In the case of a larger length, the next colour would be stored immediately after. Once we have parsed as many colours as the length defines, we are on to the next token.
Transparent pixel stream (001)
The transparent pixel stream is the simplest of all tokens. The length defined is how many repeated transparent pixels are to be drawn. The next token follows immediately after.
Repeating pixels (010)
The repeating pixel works much like the pixel stream except, only one colour is defined for the whole stream. The length defines how many repeated pixels there will be, and the following two bytes define the colours for the stream.
5F FF FF (bytes 9-11 of example file)
Here we have a repeated pixel stream of length 32. The colour used is pure white.
New line (100)
The new line token is perhaps the simplest of all.
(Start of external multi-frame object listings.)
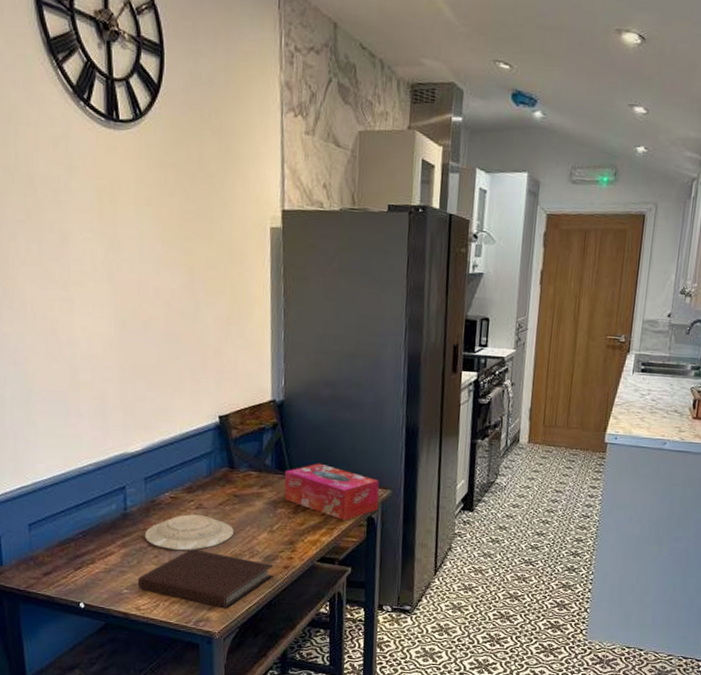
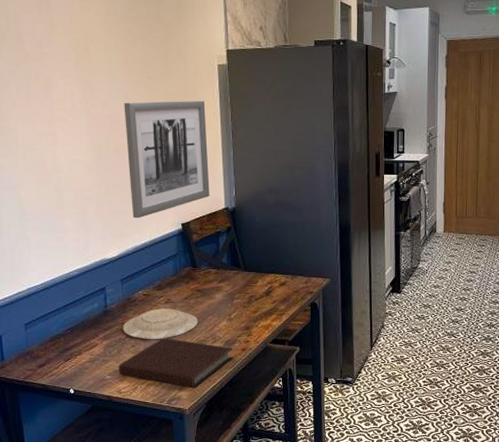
wall art: none [155,266,255,407] -> present [124,100,210,219]
tissue box: present [284,463,379,521] -> none [239,259,320,307]

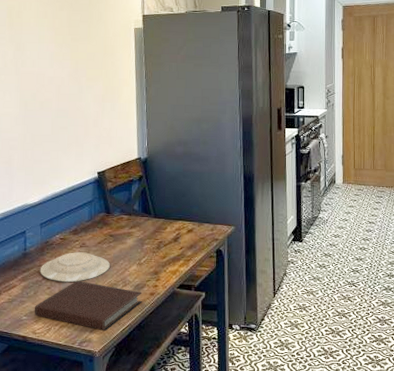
wall art: present [124,100,210,219] -> none [49,60,124,167]

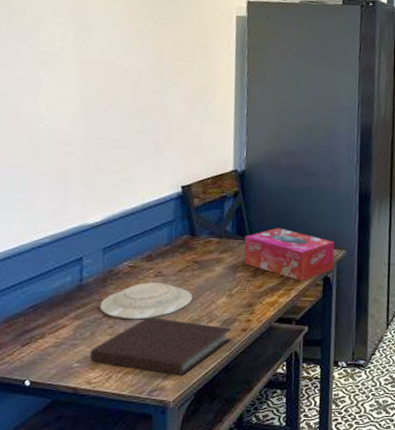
tissue box: none [149,206,225,253] -> present [244,227,335,281]

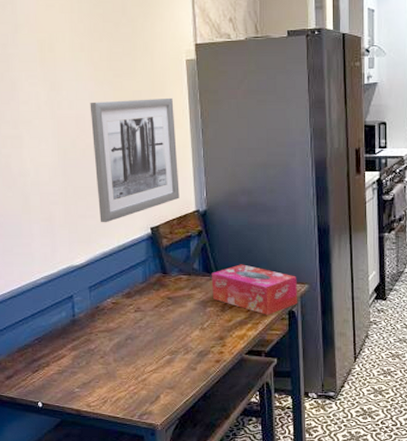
notebook: present [89,317,232,376] -> none [87,349,207,402]
plate: present [99,282,193,320] -> none [91,317,169,351]
wall art: none [123,49,219,179] -> present [90,97,180,223]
A newline occurs at any point that we are done drawing the current horizontal line. This would increment the y position of our cursor by 1.
45 (byte 21 of example file)
The length is unused and should always be set to '00000'.
A new line may not always occur once the number of pixels defines by the width are set. This means that the rest of the line should be filled with transparent pixels before moving on to the next.
Conclusion
TGX files are not by any means a standard file format, but through dissecting the file format, it will be easier to understand other file formats, and maybe, create your own custom loaders.
I have implemented in full loading tgx files using c++ and allegro 4. Code can be found here.
Update
I have also implemented the TGX loader in Javascript here! I hosted the converted on my personal Github account here, which runs entirely in the browser.